* _DATA SECTION_
%%

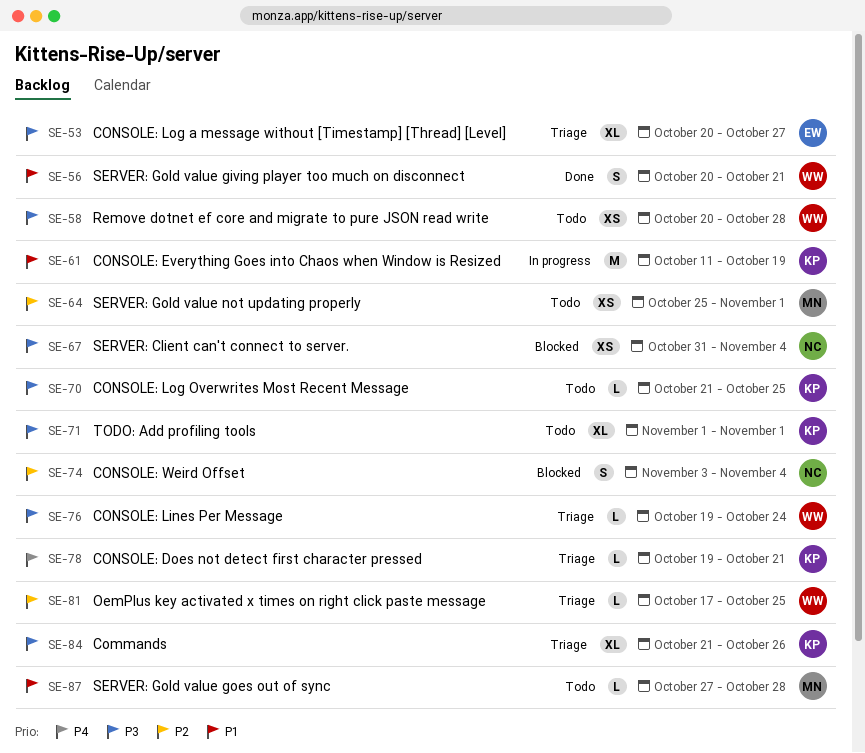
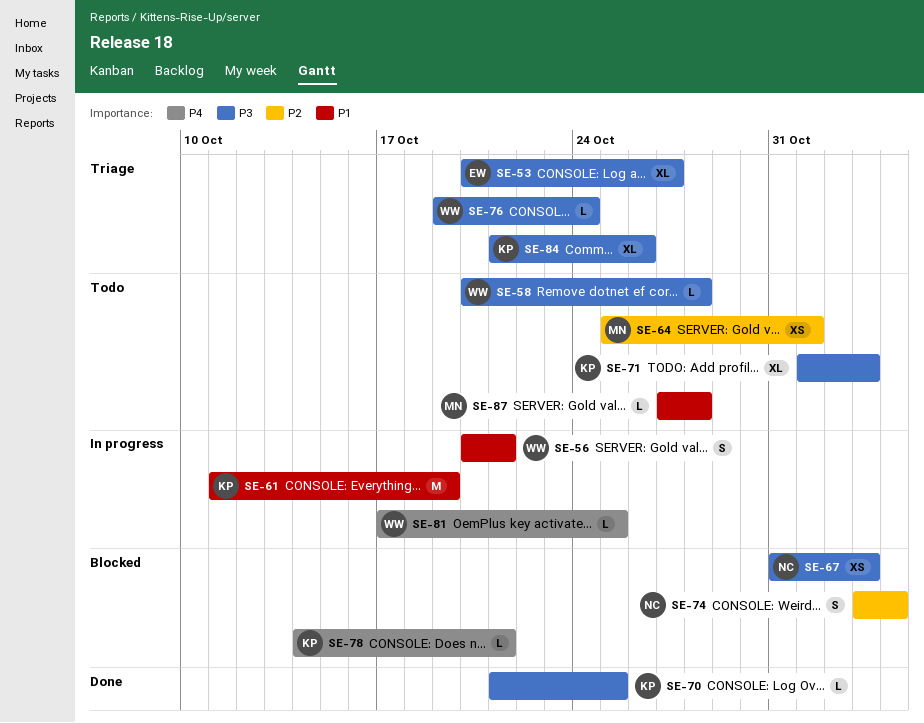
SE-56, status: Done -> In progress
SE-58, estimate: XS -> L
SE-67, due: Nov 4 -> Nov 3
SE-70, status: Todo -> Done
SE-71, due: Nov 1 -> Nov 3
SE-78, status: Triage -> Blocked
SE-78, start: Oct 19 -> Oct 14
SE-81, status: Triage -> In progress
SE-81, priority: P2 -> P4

%%
%%

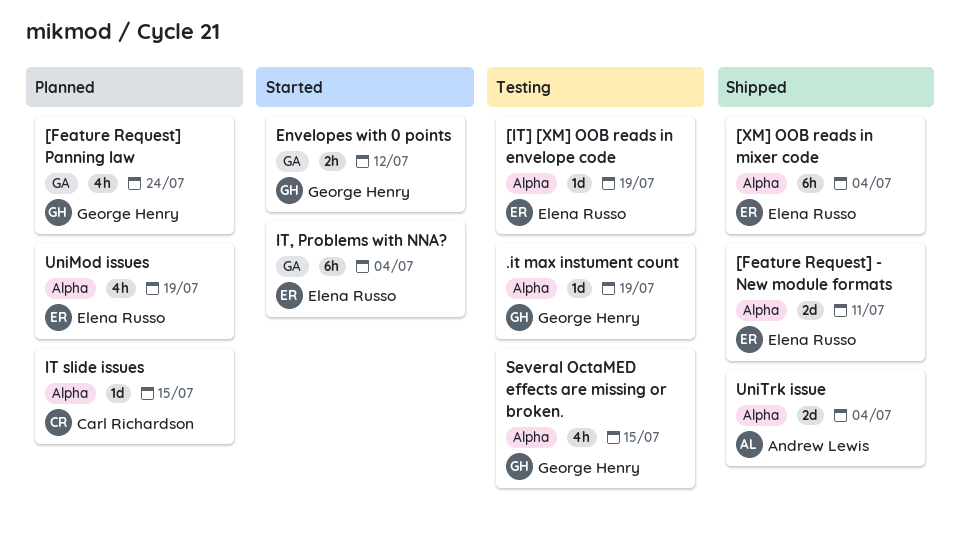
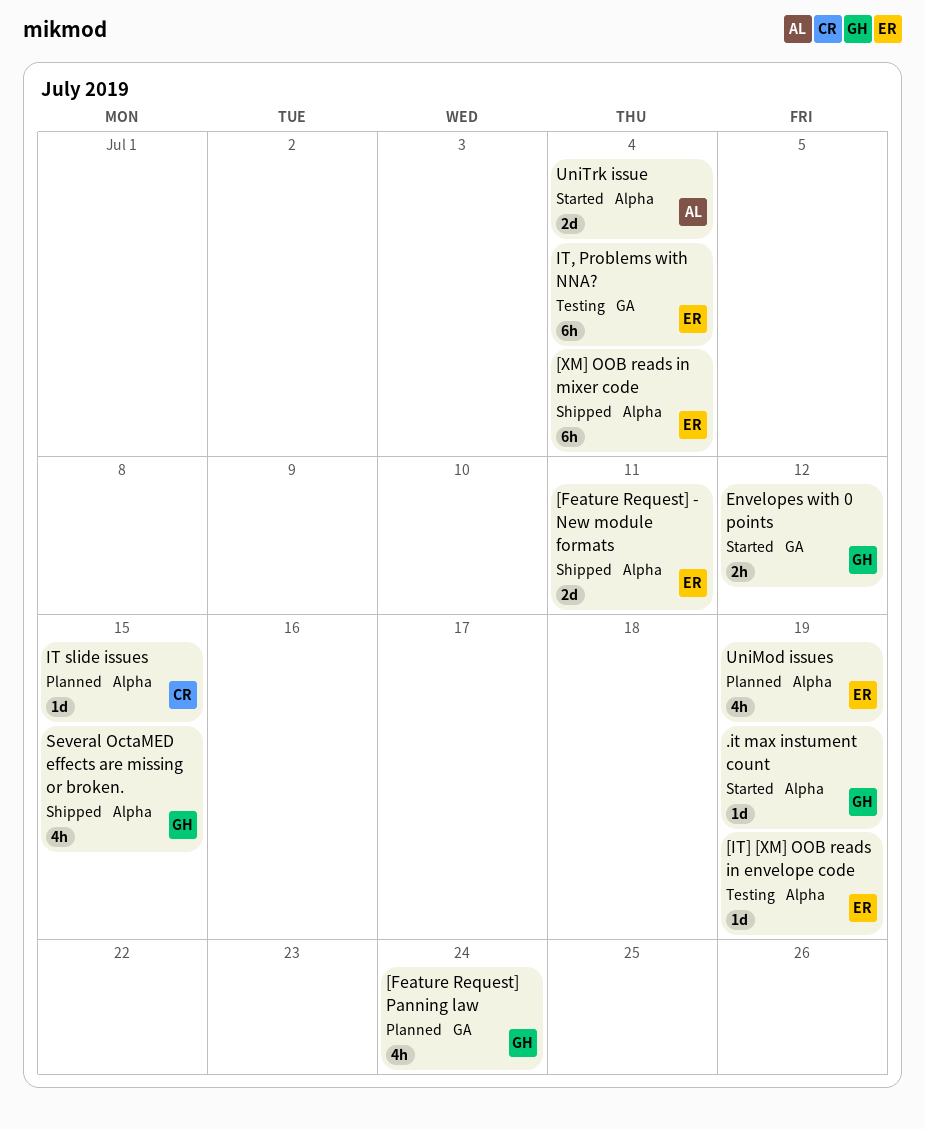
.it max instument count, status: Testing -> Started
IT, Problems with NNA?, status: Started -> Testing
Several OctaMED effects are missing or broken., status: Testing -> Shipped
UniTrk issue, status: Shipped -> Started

%%

* _TRY IT_
Take the records above and return, word for word, only the lines that fall from the line with "SE-56, status: Done -> In progress" to the line with "SE-81, priority: P2 -> P4", both of them included.

* _SOLUTION FOR THIS PROBLEM_
SE-56, status: Done -> In progress
SE-58, estimate: XS -> L
SE-67, due: Nov 4 -> Nov 3
SE-70, status: Todo -> Done
SE-71, due: Nov 1 -> Nov 3
SE-78, status: Triage -> Blocked
SE-78, start: Oct 19 -> Oct 14
SE-81, status: Triage -> In progress
SE-81, priority: P2 -> P4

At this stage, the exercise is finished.